Engineering and Technology
Alloy synthesis and processing by semi-supervised text mining
W. Wang, X. Jiang, et al.
Discover how Weiren Wang, Xue Jiang, Shaohan Tian, Pei Liu, Turab Lookman, Yanjing Su, and Jianxin Xie have revolutionized the field of alloy synthesis and processing. Their innovative semi-supervised text mining method extracts crucial parameters from superalloy articles, enhancing predictive models and bridging the gap between synthesis and alloy structure.
~3 min • Beginner • English
Introduction
The study addresses how to extract and leverage synthesis and processing information at scale to guide alloy design, particularly for superalloys where microstructure and properties are strongly affected by processing routes. While machine learning has accelerated materials discovery, the vast combinatorial space of compositions and processing pathways makes identifying optimal synthesis routes challenging. Prior text-mining advances show promise, but limited annotated corpora and the complexity of procedural language hinder accurate extraction of actions and parameters. The authors propose a semi-supervised text mining approach that minimizes annotation requirements to extract sequences of synthesis/processing actions and their parameters from the literature, enabling downstream modeling of structure–processing relationships such as γ′ precipitate coarsening.

**Items listed in the dataset**

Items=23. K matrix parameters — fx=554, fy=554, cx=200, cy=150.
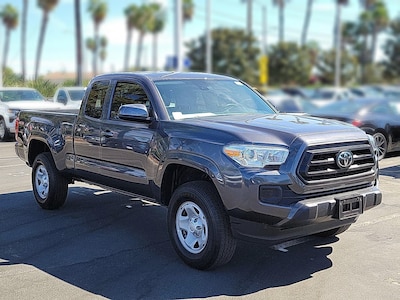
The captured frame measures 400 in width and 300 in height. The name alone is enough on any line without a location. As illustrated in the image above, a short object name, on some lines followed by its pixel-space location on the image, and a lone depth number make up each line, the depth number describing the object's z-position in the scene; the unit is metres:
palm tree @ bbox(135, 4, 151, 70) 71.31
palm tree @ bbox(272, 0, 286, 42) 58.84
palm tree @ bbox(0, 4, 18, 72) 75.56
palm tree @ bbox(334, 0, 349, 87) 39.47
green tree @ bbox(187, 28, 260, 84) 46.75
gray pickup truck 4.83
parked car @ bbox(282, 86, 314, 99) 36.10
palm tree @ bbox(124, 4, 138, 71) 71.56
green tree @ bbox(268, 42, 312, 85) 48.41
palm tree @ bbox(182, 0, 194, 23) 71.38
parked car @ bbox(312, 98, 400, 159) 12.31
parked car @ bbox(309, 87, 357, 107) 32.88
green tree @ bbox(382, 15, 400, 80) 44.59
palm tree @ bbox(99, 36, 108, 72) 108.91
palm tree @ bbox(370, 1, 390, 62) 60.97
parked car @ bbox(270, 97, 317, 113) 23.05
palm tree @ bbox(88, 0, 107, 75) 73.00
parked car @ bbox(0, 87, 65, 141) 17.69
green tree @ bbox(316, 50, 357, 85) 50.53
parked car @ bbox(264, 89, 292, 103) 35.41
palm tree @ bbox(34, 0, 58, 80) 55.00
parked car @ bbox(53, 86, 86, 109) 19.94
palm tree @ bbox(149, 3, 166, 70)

**PROBLEM REQUIREMENTS**
Transcribe word for word the passage of the alloy text-mining page above that opens with the words containing "Engineering and Technology" and closes with "and alloy structure.".

**FINISHED EXERCISE**
Engineering and Technology
Alloy synthesis and processing by semi-supervised text mining
W. Wang, X. Jiang, et al.
Discover how Weiren Wang, Xue Jiang, Shaohan Tian, Pei Liu, Turab Lookman, Yanjing Su, and Jianxin Xie have revolutionized the field of alloy synthesis and processing. Their innovative semi-supervised text mining method extracts crucial parameters from superalloy articles, enhancing predictive models and bridging the gap between synthesis and alloy structure.